* Arbeitsauftrag *
Mach aus dem gesamten Material unten eine JSON-Liste aus Zeichenketten, mit einem Eintrag pro Zeile und ohne Leerzeilen. Die Bilder kommen dabei nicht mit in die Antwort.

++++ Zu bearbeitendes Material

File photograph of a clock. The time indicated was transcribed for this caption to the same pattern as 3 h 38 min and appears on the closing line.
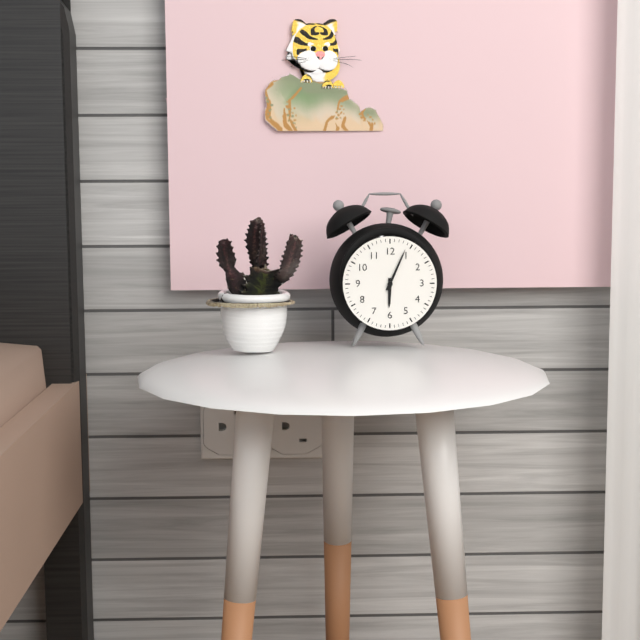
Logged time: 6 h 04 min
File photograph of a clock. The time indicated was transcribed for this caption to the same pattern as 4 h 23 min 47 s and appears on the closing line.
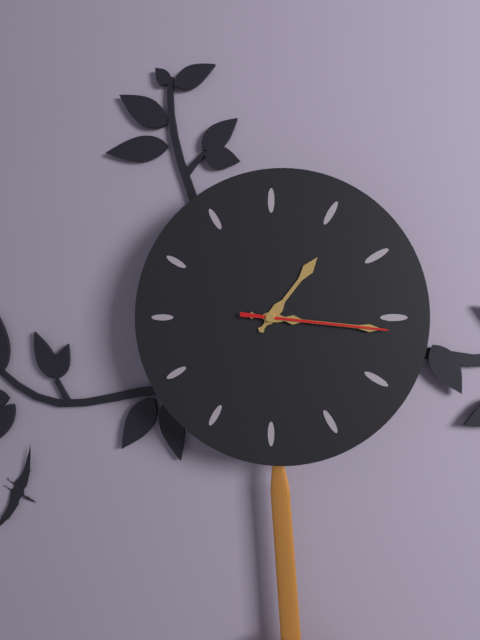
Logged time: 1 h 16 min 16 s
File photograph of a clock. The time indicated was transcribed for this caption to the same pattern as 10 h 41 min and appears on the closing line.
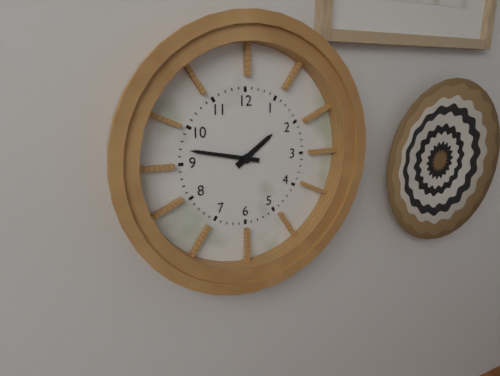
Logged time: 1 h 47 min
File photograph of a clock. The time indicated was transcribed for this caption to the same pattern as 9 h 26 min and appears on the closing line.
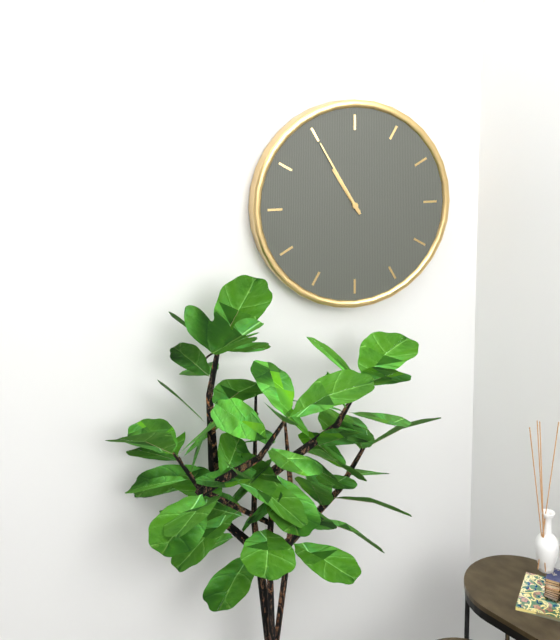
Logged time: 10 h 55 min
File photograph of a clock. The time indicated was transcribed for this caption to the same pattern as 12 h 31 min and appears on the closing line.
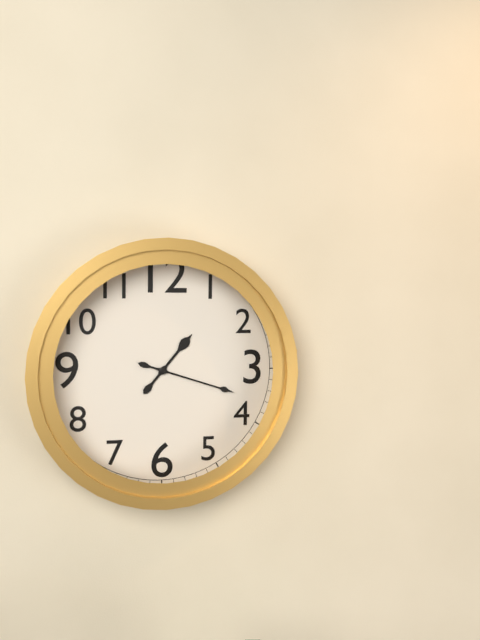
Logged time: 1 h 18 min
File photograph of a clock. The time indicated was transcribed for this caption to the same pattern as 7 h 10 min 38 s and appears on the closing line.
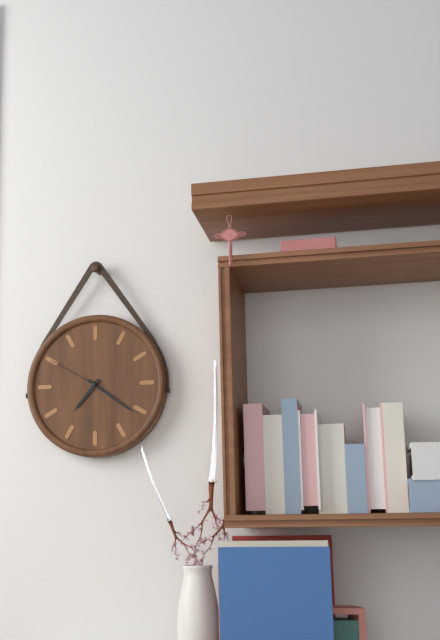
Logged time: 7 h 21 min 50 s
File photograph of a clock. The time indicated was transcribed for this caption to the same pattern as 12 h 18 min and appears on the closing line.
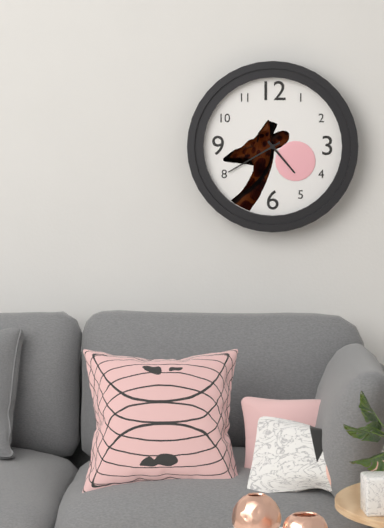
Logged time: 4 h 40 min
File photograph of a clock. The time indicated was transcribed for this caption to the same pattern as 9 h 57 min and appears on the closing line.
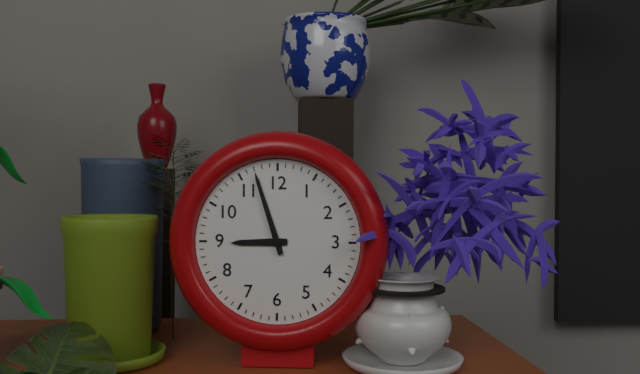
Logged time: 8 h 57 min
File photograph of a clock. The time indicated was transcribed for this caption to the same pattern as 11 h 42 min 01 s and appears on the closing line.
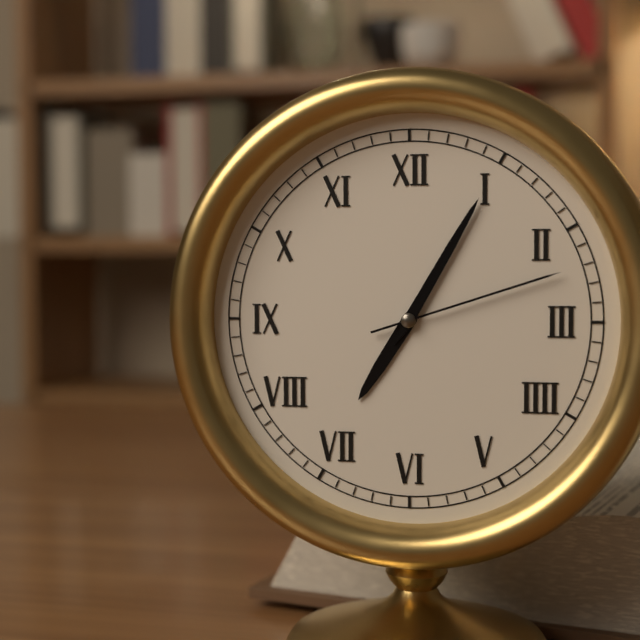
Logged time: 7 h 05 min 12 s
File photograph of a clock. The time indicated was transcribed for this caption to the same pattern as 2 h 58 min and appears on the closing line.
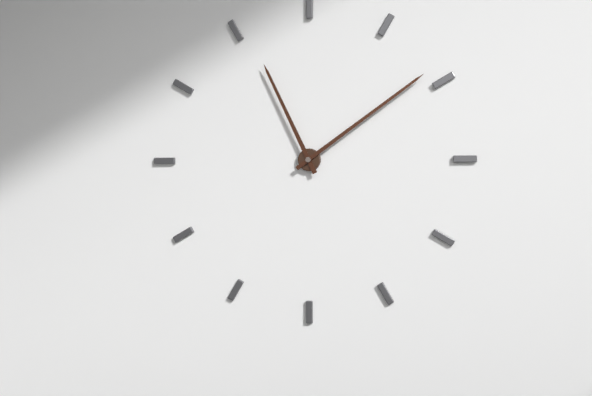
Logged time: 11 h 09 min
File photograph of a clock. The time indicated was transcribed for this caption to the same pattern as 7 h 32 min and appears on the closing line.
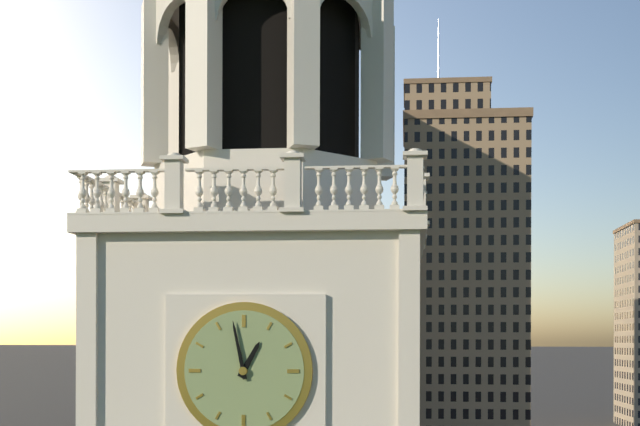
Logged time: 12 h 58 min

++++++++

* Richtige Lösung *
[
  "File photograph of a clock. The time indicated was transcribed for this caption to the same pattern as 3 h 38 min and appears on the closing line.",
  "Logged time: 6 h 04 min",
  "File photograph of a clock. The time indicated was transcribed for this caption to the same pattern as 4 h 23 min 47 s and appears on the closing line.",
  "Logged time: 1 h 16 min 16 s",
  "File photograph of a clock. The time indicated was transcribed for this caption to the same pattern as 10 h 41 min and appears on the closing line.",
  "Logged time: 1 h 47 min",
  "File photograph of a clock. The time indicated was transcribed for this caption to the same pattern as 9 h 26 min and appears on the closing line.",
  "Logged time: 10 h 55 min",
  "File photograph of a clock. The time indicated was transcribed for this caption to the same pattern as 12 h 31 min and appears on the closing line.",
  "Logged time: 1 h 18 min",
  "File photograph of a clock. The time indicated was transcribed for this caption to the same pattern as 7 h 10 min 38 s and appears on the closing line.",
  "Logged time: 7 h 21 min 50 s",
  "File photograph of a clock. The time indicated was transcribed for this caption to the same pattern as 12 h 18 min and appears on the closing line.",
  "Logged time: 4 h 40 min",
  "File photograph of a clock. The time indicated was transcribed for this caption to the same pattern as 9 h 57 min and appears on the closing line.",
  "Logged time: 8 h 57 min",
  "File photograph of a clock. The time indicated was transcribed for this caption to the same pattern as 11 h 42 min 01 s and appears on the closing line.",
  "Logged time: 7 h 05 min 12 s",
  "File photograph of a clock. The time indicated was transcribed for this caption to the same pattern as 2 h 58 min and appears on the closing line.",
  "Logged time: 11 h 09 min",
  "File photograph of a clock. The time indicated was transcribed for this caption to the same pattern as 7 h 32 min and appears on the closing line.",
  "Logged time: 12 h 58 min"
]